KPMG recently published a report on Bitcoin’s potential contribution to the ESG framework. First and foremost, the report narrates that the contributions are positive. It boldly contradicts the common concerns of mainstream industries. Notably, PayBitoPro CEO Raj Chowdhury appreciates KPMG’s effort in bringing the unadulterated truth. Additionally, he also said that such reliable audits will significantly improve investors’ confidence.
Moving on to KPMG’s ESG 2.0 Report, this 21-page report talks about Bitcoin’s significance across ESG’s three pillars. Furthermore, PayBitoPro CEO and blockchain pioneer, Raj Chowdhury, made a noteworthy statement, saying, “KPMG’s report highlights Bitcoin’s positive ESG contribution. This is a big boost to the global crypto community. It conveys the industry’s positive trajectory.” Importantly, the chief accepts that the crypto industry is far from perfect. However, he categorically denies that the current situation is not as bad as the mainstream industry’s fables suggest.
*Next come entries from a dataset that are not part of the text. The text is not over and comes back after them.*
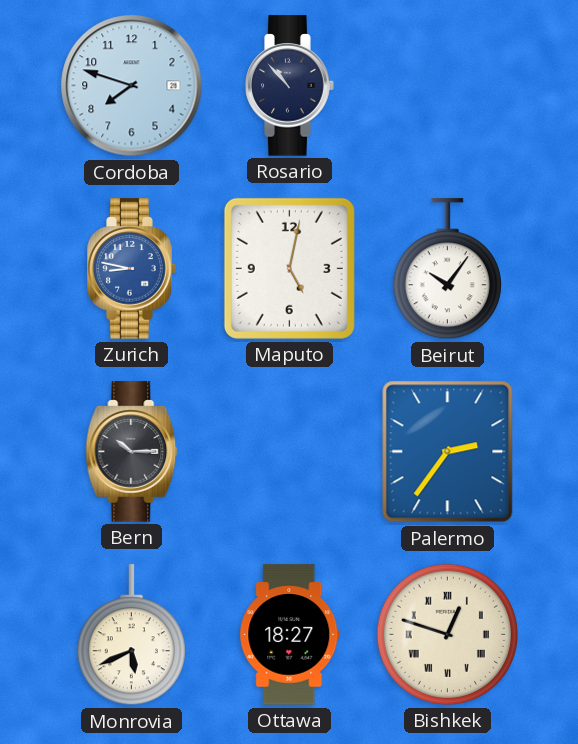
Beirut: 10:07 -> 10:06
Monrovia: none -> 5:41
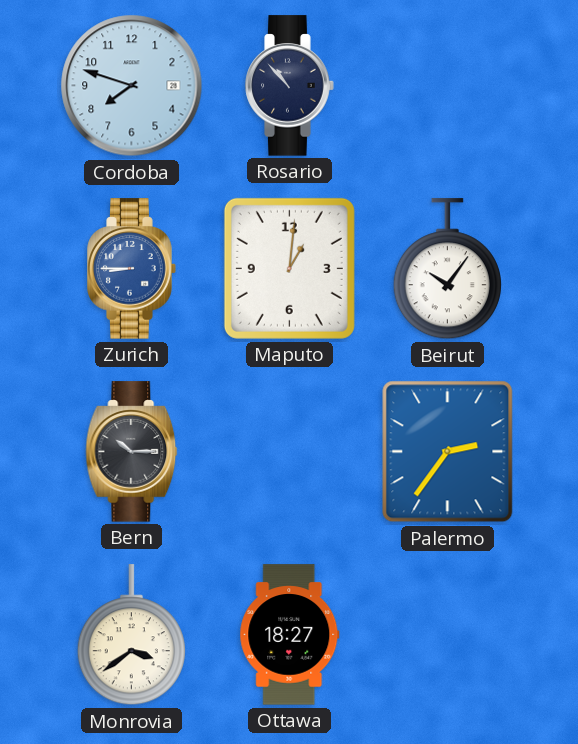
Zurich: 8:47 -> 8:45
Maputo: 5:02 -> 1:01
Monrovia: 5:41 -> 3:39
Bishkek: 12:48 -> none
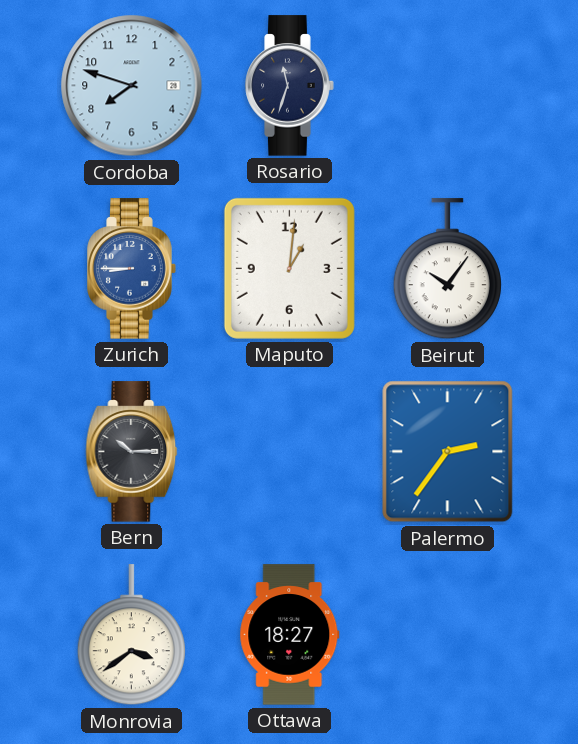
Rosario: 10:53 -> 11:33
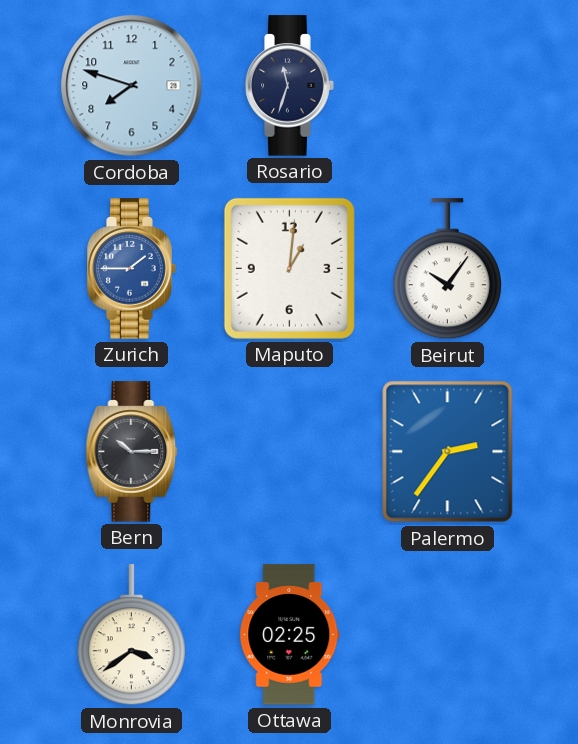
Zurich: 8:45 -> 1:45
Ottawa: 18:27 -> 02:25
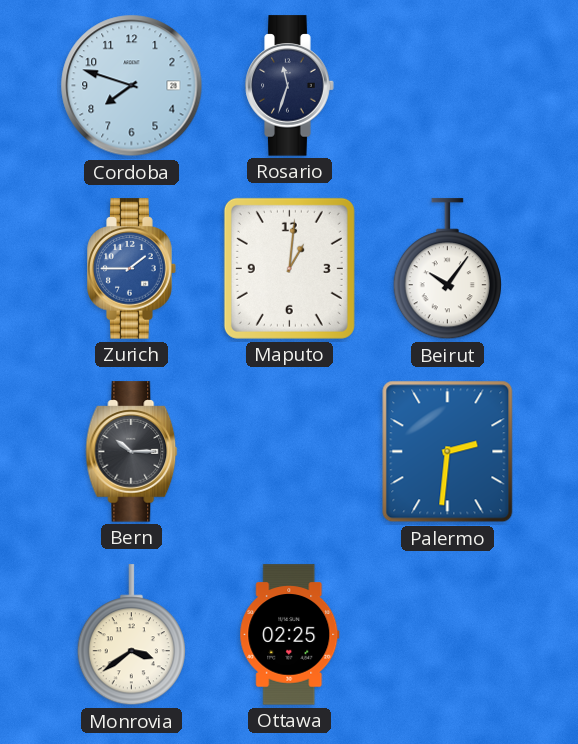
Palermo: 2:36 -> 2:31
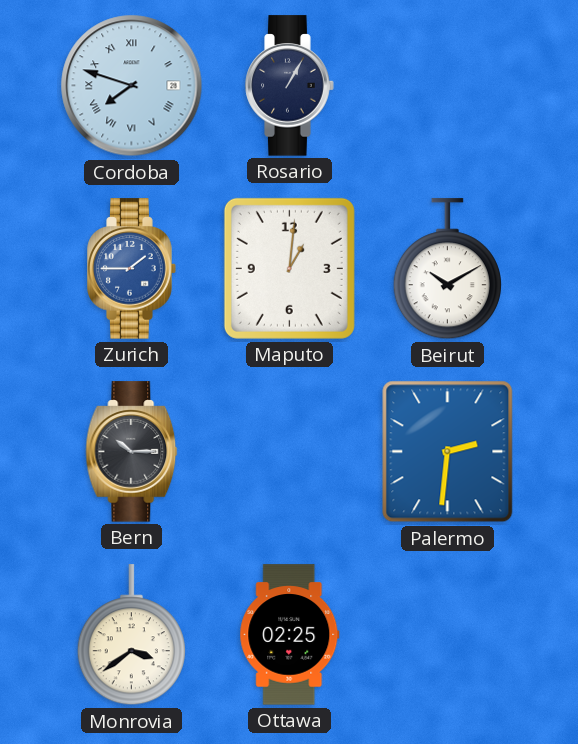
Cordoba numerals: Arabic -> Roman
Rosario: 11:33 -> 1:05
Beirut: 10:06 -> 10:10
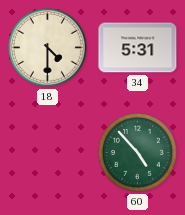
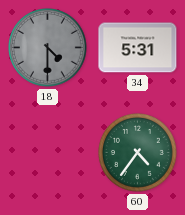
18 dial: cream -> grey
60: 4:53 -> 4:36
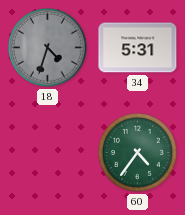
18: 4:30 -> 4:33
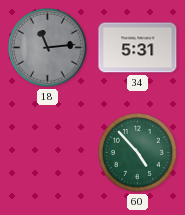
18: 4:33 -> 11:14
60: 4:36 -> 4:53
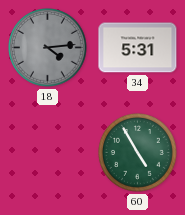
18: 11:14 -> 4:14
60: 4:53 -> 4:55
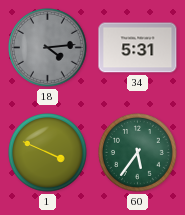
1: none -> 3:49
60: 4:55 -> 5:36
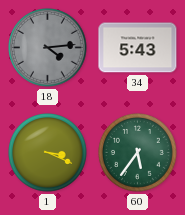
34: 5:31 -> 5:43
1: 3:49 -> 3:19
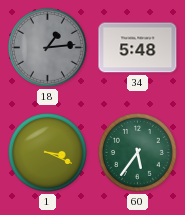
18: 4:14 -> 1:14
34: 5:43 -> 5:48
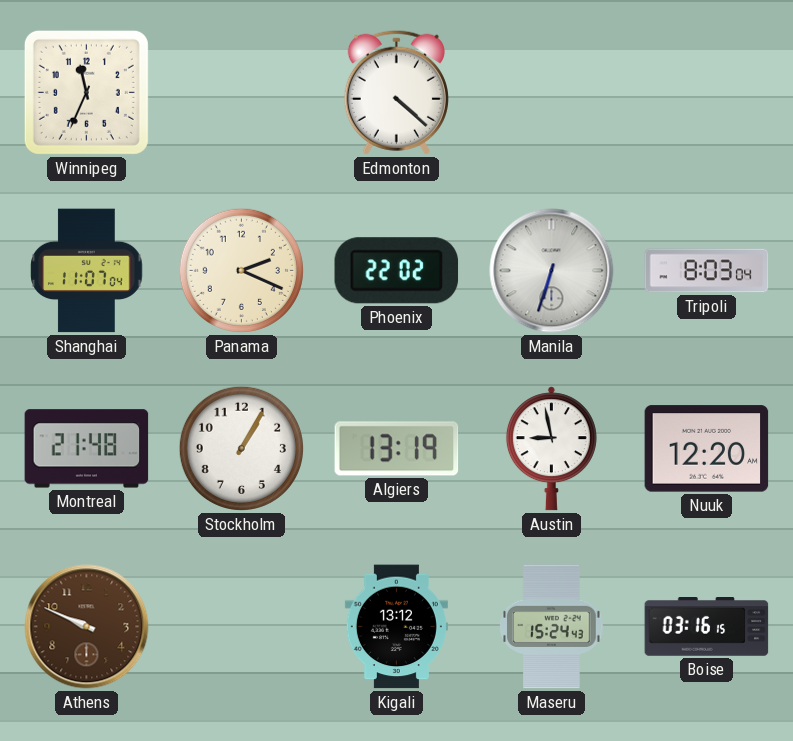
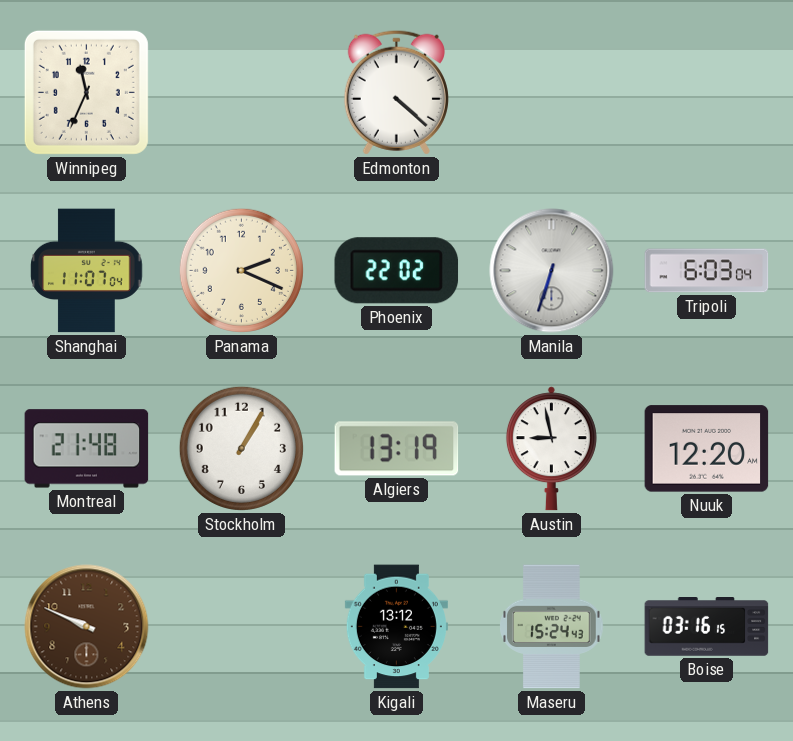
Tripoli: 8:03 -> 6:03
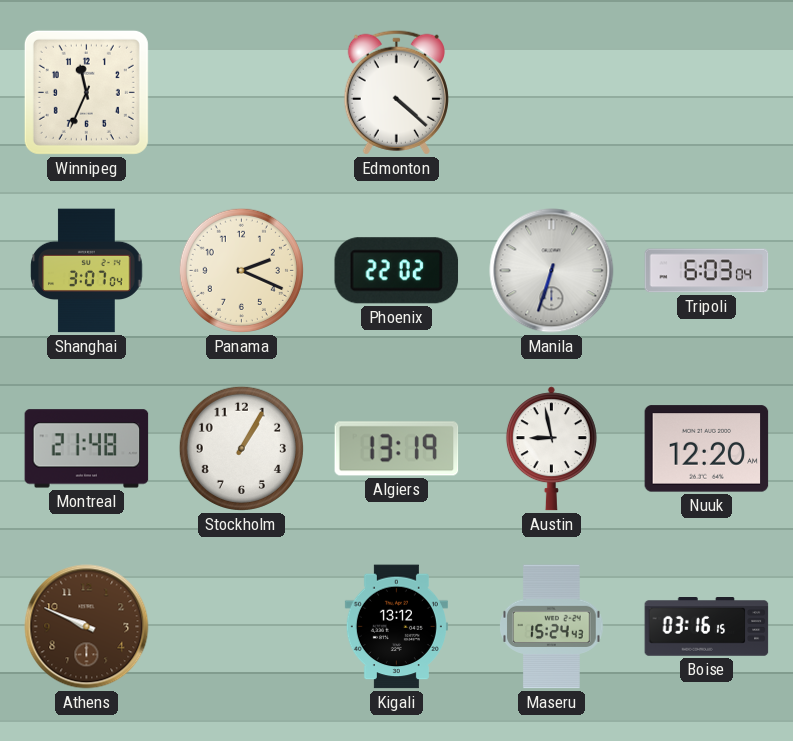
Shanghai: 11:07 -> 3:07
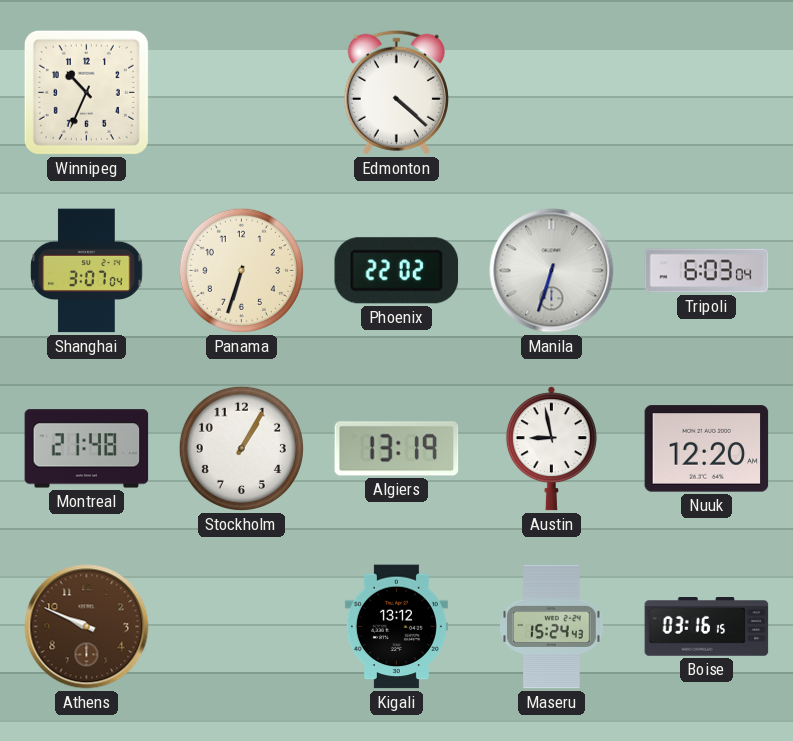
Winnipeg: 11:34 -> 10:34
Panama: 2:19 -> 6:33
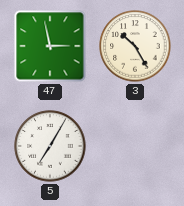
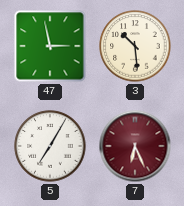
3: 10:25 -> 10:29
7: none -> 6:26
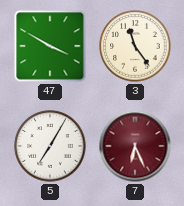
47: 2:58 -> 3:50
3: 10:29 -> 11:24
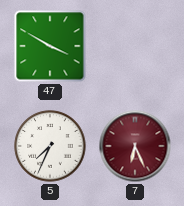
3: 11:24 -> none
5: 7:05 -> 7:34
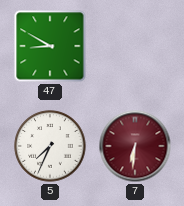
47: 3:50 -> 8:50
7: 6:26 -> 6:31
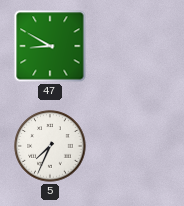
7: 6:31 -> none
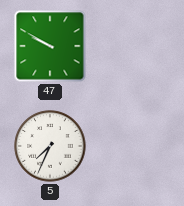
47: 8:50 -> 9:50
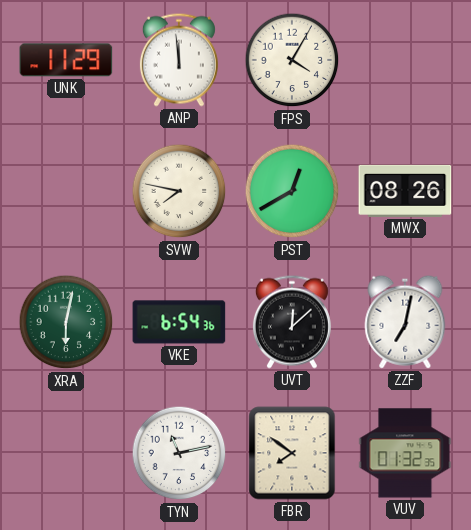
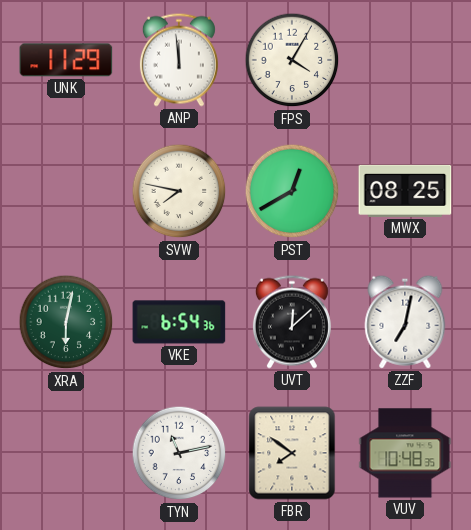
MWX: 08:26 -> 08:25
VUV: 01:32 -> 10:48
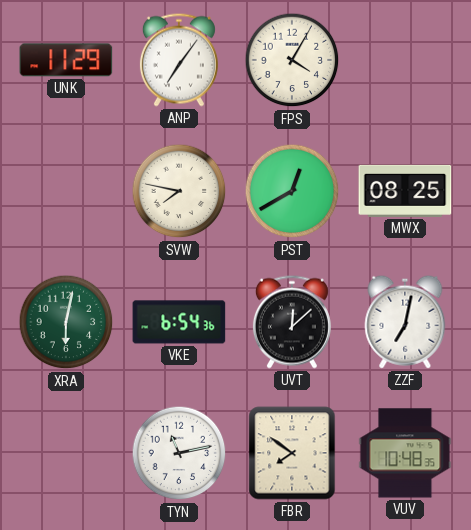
ANP: 11:59 -> 7:06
Now, let’s delve into the key takeaways.
First, in terms of the environment, Bitcoin’s PoW mechanism requires hashing and mining. To elaborate, mining requires energy-intensive ASIC devices. However, mining accounts for only 0.55% of the world’s total energy usage. It is equivalent to the energy consumed by tumble dryers. Furthermore, Bitcoin emission is the second-smallest in the world.
In the social aspect, KPMG denies claims that crypto is the primary source of criminal activities. To put it differently, money laundering accounts for 2-5% of global GDP. In stark contrast, Bitcoin’s contribution is a mere 0.24%. Notably, the report also highlights Bitcoin’s ability to improve financial inclusion. This includes its contribution to relief efforts in the Ukraine War and providing electricity for Africa.
Due to financial inclusion, crypto innovations will rise, consequently reducing the market entry barrier. Therefore, new entrepreneurs can confidently start brokerage as a career. A bonus is PayBitoPro’s white-label crypto broker platform, which offers white-label solutions. Consequently, entrepreneurs can start an exchange with a nominal monthly subscription fee.
In the governance realm, the report also pinpoints the decentralization feature of Bitcoin. To clarify, altering the inherent traits of the coin will result in forking and shifting from the main network. Thus, Bitcoin’s structure remains immutable and robust. A prime example is Bitcoin Cash, which aimed to increase the block size to 8 MB.
Also Read– Best Crypto Broker Platforms to Look Out in 2023
Finally, wrapping up, change is inevitable, and so is resistance to change. It is worth noting that mainstream industries criticize Bitcoins as an energy-draining illegal-source façade scam. However, KPMG’s report on the true potential of Bitcoin will undoubtedly give some clarity to all. Those who are ready to enter the market should have unbiased information. This recent report will undeniably help everyone get a fresh perception of cryptocurrencies.